====== Data

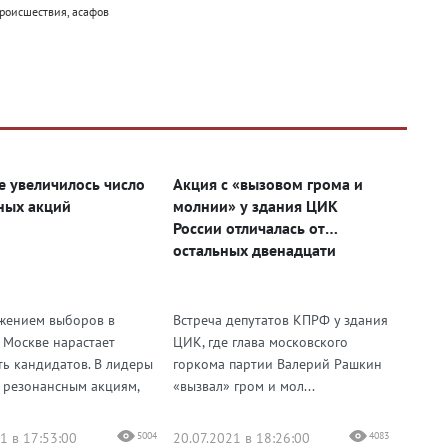
происшествия, асафов
е увеличилось число
Акция с «вызовом грома и
ных акций
молнии» у здания ЦИК
России отличалась от
остальных двенадцати
жением выборов в
Встреча депутатов КПРФ у здания
в Москве нарастает
ЦИК, где глава московского
ть кандидатов. В лидеры
горкома партии Валерий Рашкин
 резонансным акциям,
«вызвал» гром и мол...
1 в 17:53:00
5004
20.07.2021 в 18:26:00
4083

============

__What to do__: Search the records for the word "здания". Copy every line that has it.

__Solution__:
молнии» у здания ЦИК
Встреча депутатов КПРФ у здания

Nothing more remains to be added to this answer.